Ilizarov technique has greater advantages in the treatment of high-energy fractures and near-joint fractures. Percutaneous needle penetration, stable fixation, and early weight-bearing exercises are beneficial to the healing of fracture, joint movement and recovery of limb function. The healing process of fracture can also be synchronized with the correction of existing deformities, and the healing of fracture can be obtained by applying bone segment slip and bone end compression techniques when combined with bone defects, thus avoiding the trauma and risk of bone grafting. The advantages of the Ilizarov technique are more evident in severe open injuries and combined soft tissue loss. With the mastery and understanding of Ilizarov technique, there is more room for the rescue and treatment of serious limb trauma.
5.Treatment of complex foot and ankle deformity.

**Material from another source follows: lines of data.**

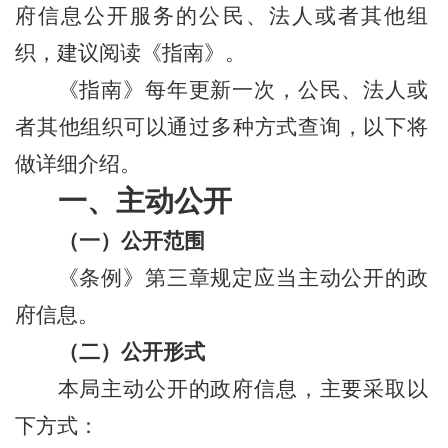
府信息公开服务的公民、法人或者其他组
织，建议阅读《指南》。
《指南》每年更新一次，公民、法人或
者其他组织可以通过多种方式查询，以下将
做详细介绍。
一、主动公开
（一）公开范围
《条例》第三章规定应当主动公开的政
府信息。
（二）公开形式
本局主动公开的政府信息，主要采取以
下方式：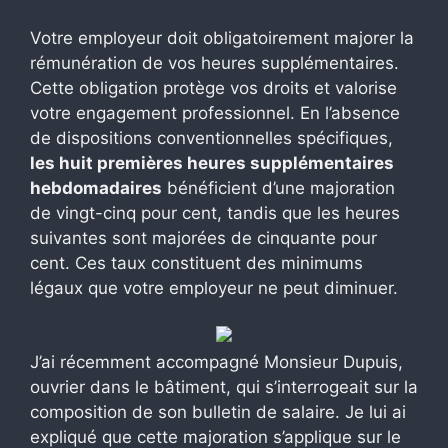
Votre employeur doit obligatoirement majorer la
rémunération de vos heures supplémentaires.
Cette obligation protège vos droits et valorise
votre engagement professionnel. En l’absence
de dispositions conventionnelles spécifiques,
les huit premières heures supplémentaires
hebdomadaires
bénéficient d’une majoration
de vingt-cinq pour cent, tandis que les heures
suivantes sont majorées de cinquante pour
cent. Ces taux constituent des minimums
légaux que votre employeur ne peut diminuer.
J’ai récemment accompagné Monsieur Dupuis,
ouvrier dans le bâtiment, qui s’interrogeait sur la
composition de son bulletin de salaire. Je lui ai
expliqué que cette majoration s’applique sur le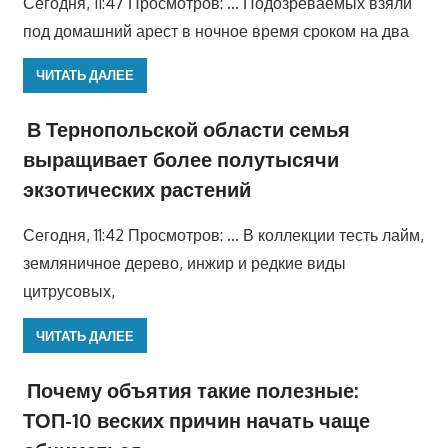
Сегодня, 11:47 Просмотров: … Подозреваемых взяли
под домашний арест в ночное время сроком на два
ЧИТАТЬ ДАЛЕЕ
В Тернопольской области семья
выращивает более полутысячи
экзотических растений
Сегодня, 11:42 Просмотров: … В коллекции тесть лайм,
земляничное дерево, инжир и редкие виды
цитрусовых,
ЧИТАТЬ ДАЛЕЕ
Почему объятия такие полезные:
ТОП-10 веских причин начать чаще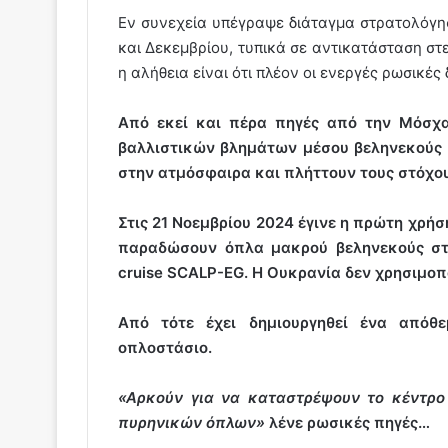
Εν συνεχεία υπέγραψε διάταγμα στρατολόγη
και Δεκεμβρίου, τυπικά σε αντικατάσταση στ
η αλήθεια είναι ότι πλέον οι ενεργές ρωσικές
Από εκεί και πέρα πηγές από την Μόσχα
βαλλιστικών βλημάτων μέσου βεληνεκούς 
στην ατμόσφαιρα και πλήττουν τους στόχο
Στις 21 Νοεμβρίου 2024 έγινε η πρώτη χρήση
παραδώσουν όπλα μακρού βεληνεκούς στ
cruise SCALP-EG. Η Ουκρανία δεν χρησιμοπο
Από τότε έχει δημιουργηθεί ένα απόθ
οπλοστάσιο.
«Αρκούν για να καταστρέψουν το κέντρο
πυρηνικών όπλων»
λένε ρωσικές πηγές…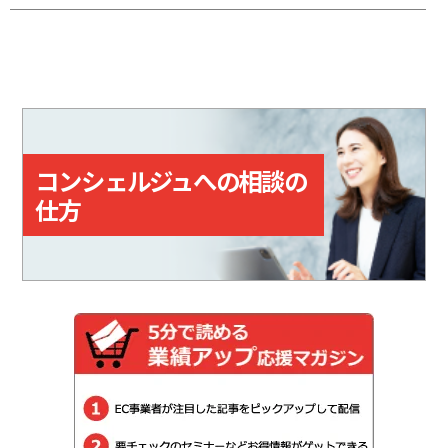
きるクラウドサービス。「指定場
所ダイレクト（置き配）」「eお届
け通知（配達予告通知）」「送達
日数の計算機能」など、差出・受
取をサポートする機能も備えてい
る。
コンシェルジュへの相談の
仕方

Complex foot and ankle deformity is a multi-part and multi-directional deformity, which is difficult to be perfectly corrected by traditional methods, with great trauma, high risk, poor appearance and many poor functions. Through Ilizarov technique, the external fixed orthosis is designed and installed according to the deformity of the foot, and after surgery, the tense and contracted soft tissues of the foot and ankle are slowly pulled in a certain direction to rearrange the deformity of the bones and joints of the foot and ankle to a relatively normal position, thus obtaining a satisfactory correction of the deformity. No matter how poor the condition of the patient’s limb is, combined with local ulceration, infection, poor circulation, skin scarring, etc., the needle can be threaded and fixed. The speed of retraction and the degree of fit of the retractor to the limb can be adjusted at any time according to the situation, and the risks can be effectively controlled. As the tissue retraction can be regenerated, it can prevent the recurrence of deformity and further stiffening of soft tissue to the maximum extent.
6. Other applications.
With the improvement and development of the understanding of Ilizarov technique, its clinical application is becoming more and more extensive. It can also be used in orthopedics for the treatment of knee and elbow contracture, hip stiffness and femoral head necrosis, amputated limb stump lengthening, spinal deformity correction, limb function reconstruction of bone tumor, etc.; and it has also achieved promising results in other specialized fields such as oral surgery, brain surgery and vascular surgery, etc.
IV. Current problems.
The current problems of clinical application mainly focus on: how to accelerate bone formation and bone healing; stimulate muscle growth; simplify the needle penetration of external fixator, especially to minimize the penetration of the whole needle; the effective combination of intramedullary needle and other internal fixation materials with external fixation; the application of distraction regeneration method to the reconstruction of cruciate ligament; the treatment of some difficult orthopedic diseases, etc.